The authors of Who owns the Internet of things? raise an interesting question: what expectations will consumers have over the ownership of data collected by their connected products?
Prevailing thinking in many developing IoT markets is that the provider of a product or service is the center of gravity. For example, original equipment manufacturers OEMs in many industrial and commercial markets expect to define and deliver new services by leveraging IoT capabilities in their products. The implied, and often explicit, assumption is that OEMs will own and control the resulting data.
The owners of all those IoT-connected appliances, cars, and industrial equipment are likely to believe that the data those items throw off is theirs–not the OEMs.
I personally expect the service to own the data but expect that that data will be made available for me in perpetuity. This is simply the model I have built through my entire life of interacting with service companies.
Take my credit card as an example, I fully expect that my bank owns the data about what I buy. They need this data to provide me the service and all I expect in return is to be able to access that data and some level of analysis of my habits. As I became a more sophisticated consumer of credit, I looked for banks that I could trust with this data and ditched those I could not, but I never stopped to think that the data belonged to me.

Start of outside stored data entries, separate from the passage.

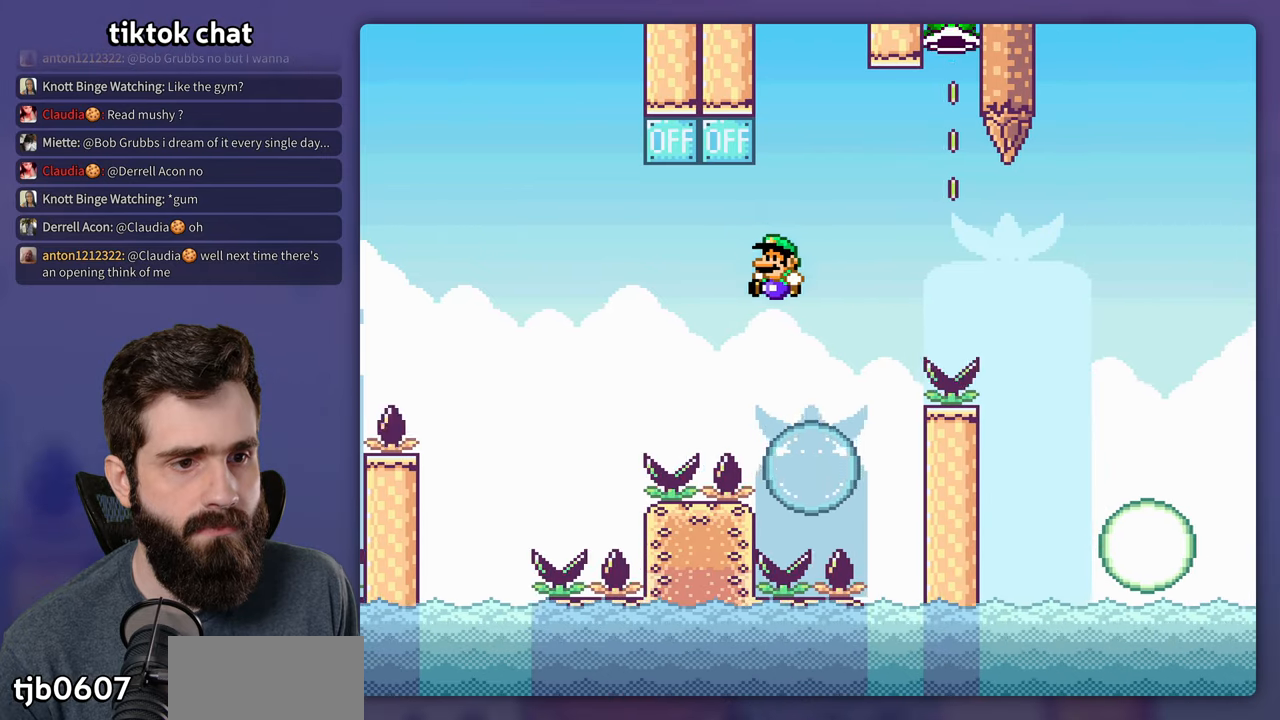
{"dt_ms": 500, "buttons": ["Y", "DPAD_RIGHT"], "events": [[16, "DPAD_RIGHT", "down"], [250, "B", "down"], [316, "DPAD_RIGHT", "up"], [400, "DPAD_RIGHT", "down"], [500, "B", "up"]]}
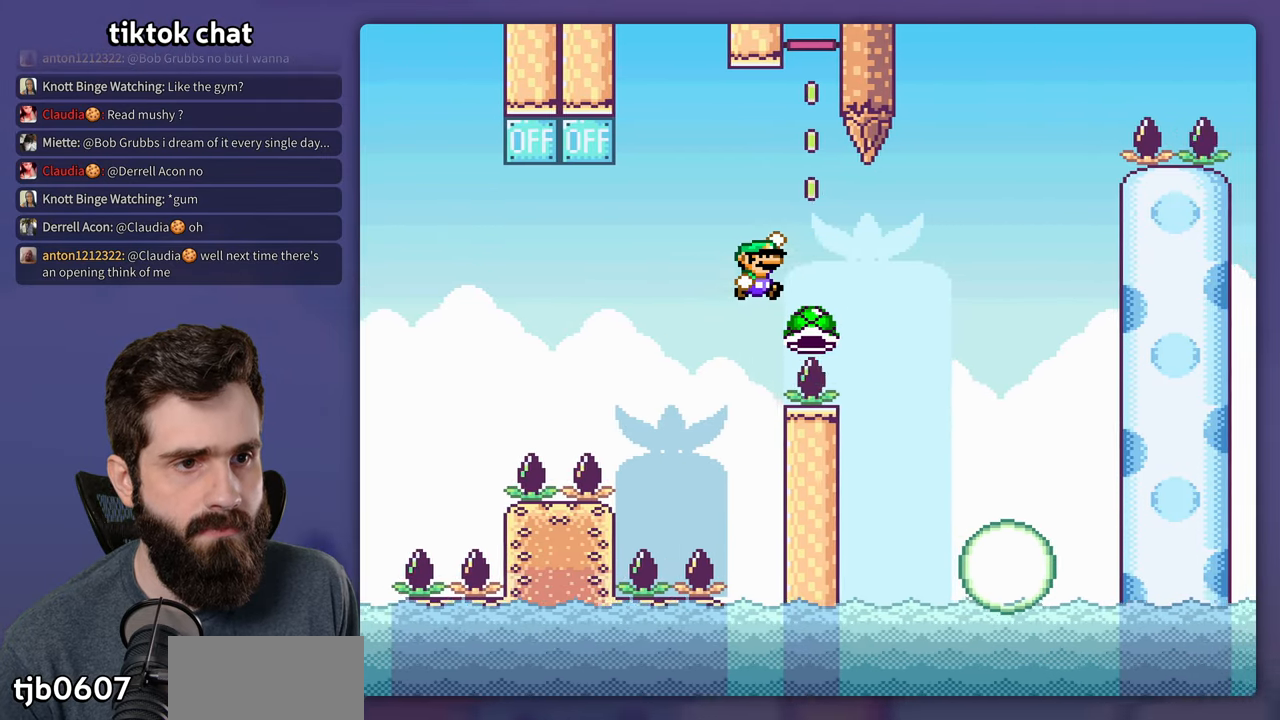
{"dt_ms": 500, "buttons": ["B", "Y", "DPAD_RIGHT"], "events": [[233, "B", "down"], [233, "DPAD_RIGHT", "up"], [250, "DPAD_LEFT", "down"], [383, "DPAD_LEFT", "up"], [383, "DPAD_RIGHT", "down"]]}
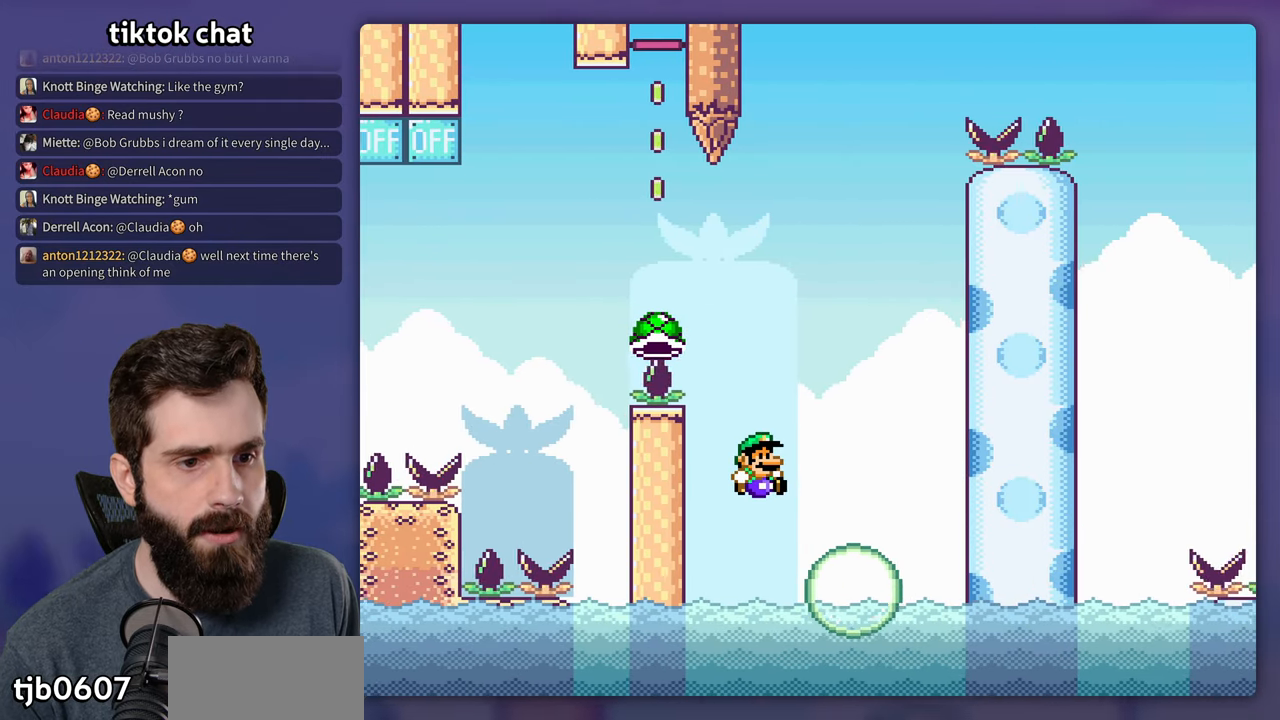
{"dt_ms": 500, "buttons": ["B", "Y", "DPAD_LEFT"], "events": [[350, "DPAD_RIGHT", "up"], [366, "DPAD_LEFT", "down"]]}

So far, I’ve transferred this perspective to connected device services like TiVO, runnkeeper.com, Nest, Nike+ and others. As I see it, they collect data about me in order to provide a service that is valuable enough for me to provide them with the data. In cases where I can export that data and maintain joint custody, all the better, but I don’t feel like I own the data.
It does get a little blurry. When it comes to dropbox, I my expectation are a bit different. Data they collect about the my usage of their service is theirs but I certainly don’t expect them to stake a claim over my files.
Anyway, as I said earlier it is an interesting question and I look forward to seeing if my opinion is shared by others and if it changes over time. If it does change over time, I hope it won’t just be an issue for IoT companies to contend with. It seems like long standing services, like banks, utilities and every other business that collects information about their customers could be challenged to adapt.